Project Summary Osteoarthritis (OA) is the most common form of degenerative joint disease affecting millions of people worldwide and lead to a tremendous financial burden. Currently there are no disease modifying therapies available for OA, due to limited understanding of the genetic factors and pathways underling OA progression. Therefore, a comprehensive understanding of signaling pathways driving the pathogenesis of OA will motivate innovation for early diagnosis and disease modifying therapeutics. This proposal will further the molecular characterization of a genetic mutant mouse of the Adhesion G protein-coupled receptor G6 (Adgrg6) gene. ADGRG6 is enriched in articular cartilage in human and mouse, and we have demonstrated its involvement in human OA. Loss of Adgrg6 in the articular cartilage in mouse leads to OA-like joint pathology, and dysregulation of both cAMP and STAT3 signaling pathway. Interestingly, cAMP signaling is previously indicated to drive chondroprotective mechanisms, and STAT3 activation is associated with OA development in human. Based on these novel findings, we hypothesize that homeostasis of articular cartilage requires precise regulation of both cAMP and STAT3 signaling. This hypothesis will be tested under three specific aims: 1. We will specifically activate cAMP signaling in articular cartilage using a novel Gs-coupled DREADD mouse, and determine the transcriptional network regulated by cAMP signaling. We will determine the cellular effectors of cAMP signaling during OA development in Adgrg6 mutant mice and in post-traumatic mouse model of OA. 2. We will determine the downstream effectors of STAT3-mediated signaling during OA progression using the post-traumatic mouse model of OA by analysis of STAT3 dependent gene regulation. 3. We will determine the efficacy of targeting STAT3 and cAMP signaling pathways for treatment of OA-like joint pathology using the post-traumatic mouse model of OA. We will utilize innovative pharmaceutical approaches for localized, slow-release delivery of disease modifying therapies targeting these pathways. Taken together, this proposed study will utilize mouse genetics, combined with modern genomics and pharmaceutic approaches to define the role of cAMP and STAT3 signaling in articular cartilage homeostasis and OA pathogenesis, which may accelerate our diagnosis and treatment of human OA.
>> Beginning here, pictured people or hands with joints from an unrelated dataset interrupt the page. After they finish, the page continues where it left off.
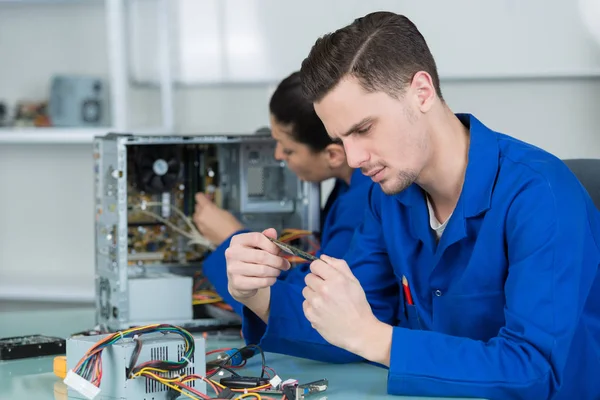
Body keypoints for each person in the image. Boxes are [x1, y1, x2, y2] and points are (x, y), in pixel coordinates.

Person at [223, 11, 600, 400]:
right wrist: (257, 293)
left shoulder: (541, 196)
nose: (352, 158)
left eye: (364, 129)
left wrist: (374, 338)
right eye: (340, 137)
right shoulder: (386, 197)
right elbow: (350, 323)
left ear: (421, 91)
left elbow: (532, 370)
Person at [192, 71, 372, 316]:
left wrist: (230, 239)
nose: (277, 156)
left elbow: (318, 302)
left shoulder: (364, 204)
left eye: (288, 150)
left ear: (333, 155)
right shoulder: (350, 184)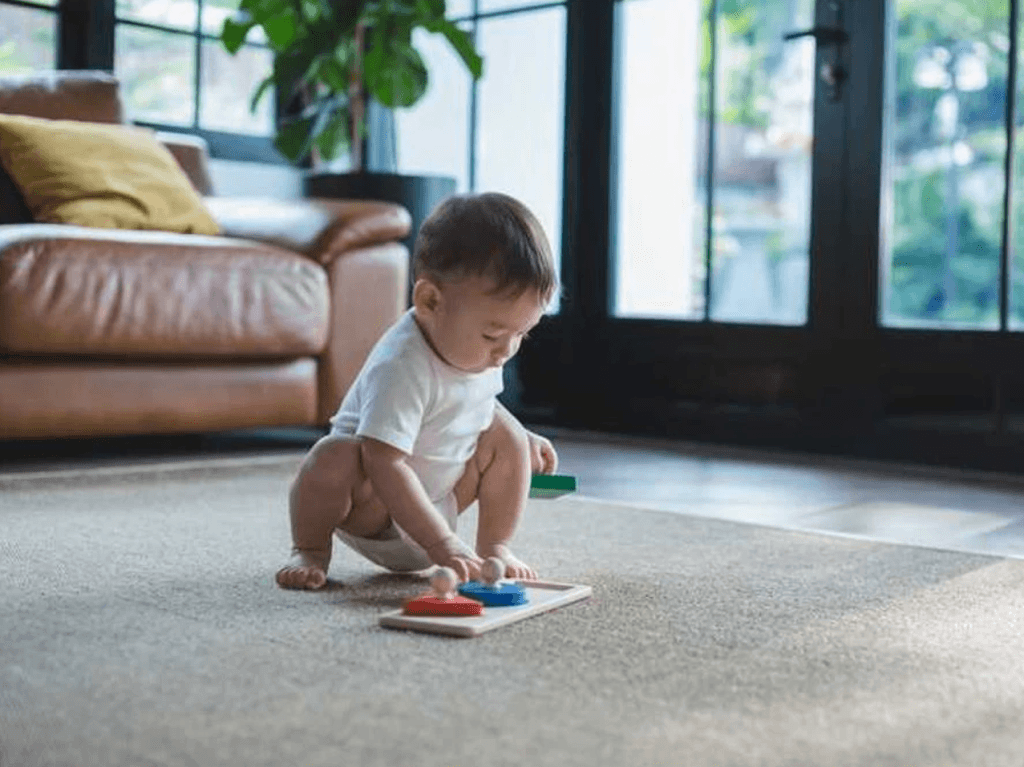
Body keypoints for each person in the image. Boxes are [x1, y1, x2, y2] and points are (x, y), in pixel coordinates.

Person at [276, 192, 560, 590]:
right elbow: (383, 463)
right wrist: (442, 544)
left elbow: (476, 404)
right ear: (429, 301)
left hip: (440, 500)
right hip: (375, 513)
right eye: (494, 334)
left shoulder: (477, 351)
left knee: (506, 433)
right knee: (333, 455)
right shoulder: (402, 365)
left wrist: (520, 441)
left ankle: (496, 547)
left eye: (522, 335)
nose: (506, 350)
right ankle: (308, 549)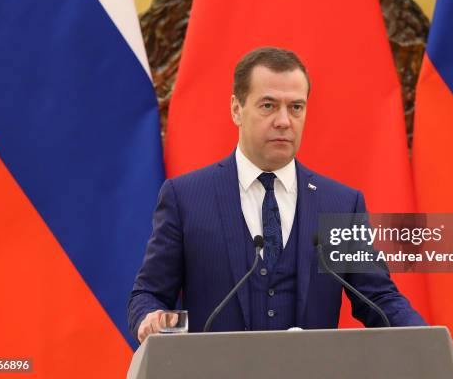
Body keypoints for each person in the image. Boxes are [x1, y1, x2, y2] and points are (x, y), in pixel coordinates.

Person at [128, 47, 425, 343]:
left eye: (296, 107)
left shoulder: (339, 206)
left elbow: (379, 298)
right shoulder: (186, 198)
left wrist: (427, 340)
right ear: (236, 109)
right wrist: (150, 317)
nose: (284, 121)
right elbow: (149, 293)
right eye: (268, 105)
项目摘要 骨关节炎（OA）是退行性关节疾病的最常见形式，影响数百万人 在全球范围内，这将带来巨大的经济负担。目前没有疾病修饰疗法 由于对OA进展的遗传因素和途径的了解有限，因此可用于OA。 因此，全面了解驱动OA发病机制的信号通路将促进 早期诊断和疾病改善疗法的创新。该提案将进一步推动分子 粘附G蛋白偶联受体G6（Adgrg 6）基因的遗传突变小鼠的表征。 ADGRG 6在人类和小鼠的关节软骨中富集，我们已经证明它参与了关节软骨的形成。 人OA。小鼠关节软骨中Adgrg 6的缺失导致OA样关节病理学， cAMP和STAT 3信号通路的失调。有趣的是，cAMP信号传导以前是 表明驱动软骨保护机制，STAT 3激活与OA的发展有关， 人类基于这些新的发现，我们假设关节软骨的稳态需要精确的 cAMP和STAT 3信号传导的调节。将在三个具体目标下检验这一假设： 1.我们将使用一种新的Gs-coupled DREADD特异性激活关节软骨中的cAMP信号传导。 小鼠，并确定由cAMP信号调节的转录网络。康贝特人将以 Adgrg 6突变小鼠和创伤后OA发生过程中cAMP信号传导的细胞效应物 OA小鼠模型。 2.我们将使用以下方法确定OA进展期间STAT 3介导的信号传导的下游效应物： 通过分析STAT 3依赖性基因调控，建立创伤后OA小鼠模型。 3.我们将确定靶向STAT 3和cAMP信号通路治疗OA样 使用创伤后OA小鼠模型的关节病理学。我们将利用创新的药物 用于靶向这些途径的疾病修饰疗法的局部、缓释递送的方法。 总之，这项拟议的研究将利用小鼠遗传学，结合现代基因组学， 确定cAMP和STAT 3信号传导在关节软骨稳态中作用的药物方法 和OA发病机制的关系，这可能有助于我们对人类OA的诊断和治疗。